Quisling's Children
Anti-jihad writer Bruce Bawer is getting a rough ride in his adopted land. He's one of the few there willing to criticize its totalitarian speech codes, which stifle free speech, especially critcism of Islam, and to shine a light on its endemic Zionhass. In a new e-book he draws a direct line between these aspects of life in modern Norway and its lost years under Hitler:
To live in Oslo in the early twenty-first century is to frequently encounter plaques reminding you that, within living memory, this city was under Nazi rule. In one building the Gestapo carried out acts of torture. In another, Resistance members hid out, maintaining radio contact with the British military. In another, Jews were discovered hiding, then carted off.
There were Norwegian Nazis – not just collaborators, but full-fledged Nazis, who avidly embraced the Nazi ideology. Hitler, after all, considered Scandinavians part of the Master Race. In more than one Norwegian bar with which I am familiar, the walls are papered with wartime copies of newspapers, the articles in which demonstrate that there were plenty of journalists who did not shrink from transmitting Nazi propaganda about America, Britain, and of course Jews.
When the war ended, these Norwegian Nazis did not dissolve into the ether – nor did the widespread enthusiasm for totalitarianism, anti-Semitism, the strong state and strict limits on free speech. A generation after the war, many of the most influential figures in Norwegian society were self-declared Maoists and Stalinists. Today, although members of the cultural elite tend to be more careful about openly declaring allegiance to Communist tyrants, being an outright Communist is still no bar to being a respected member of Norway’s cultural establishment. (Members of the Rødt, or Red, Party hold important positions in several major cultural institutions.) Write the most sickeningly anti-Semitic article this side of Der Stürmer, and you will still be welcome in the corridors of Norwegian cultural power. Call publicly for strictly enforced limits on free speech about Islam, and your peers will hail you as a hero.
To deny that there is a disturbing degree of continuity between all this and what went on in Norway during World War II is to shove one’s head in the sand.
1 comment:
Mr Bawer's claims are simply absurd. The fathers and grandfathers of Norwegian politicans spent time in the real Quisling's prisons and concentration camps.

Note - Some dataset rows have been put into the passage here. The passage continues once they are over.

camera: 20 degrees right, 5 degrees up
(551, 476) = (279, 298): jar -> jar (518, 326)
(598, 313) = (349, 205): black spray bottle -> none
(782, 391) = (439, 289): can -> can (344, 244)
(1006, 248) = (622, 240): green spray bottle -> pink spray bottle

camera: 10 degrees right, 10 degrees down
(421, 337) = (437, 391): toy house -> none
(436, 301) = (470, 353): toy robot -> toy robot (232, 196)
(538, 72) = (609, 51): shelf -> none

Professor TB Eriksen writes:
Bawer's pamphlet is really a desperate attempt to distance himself from the mass murderer [Anders Behring Breivik] who refers to him repeatedly, and an equally desperate attempt at associating himself with the decent and sincere Hege Storhaug - only referred to as Hege. She deserved better.
(...)
His construction of a historical continuity from the old to the new Quisling, is more than fanciful. It is ignorant and vicious.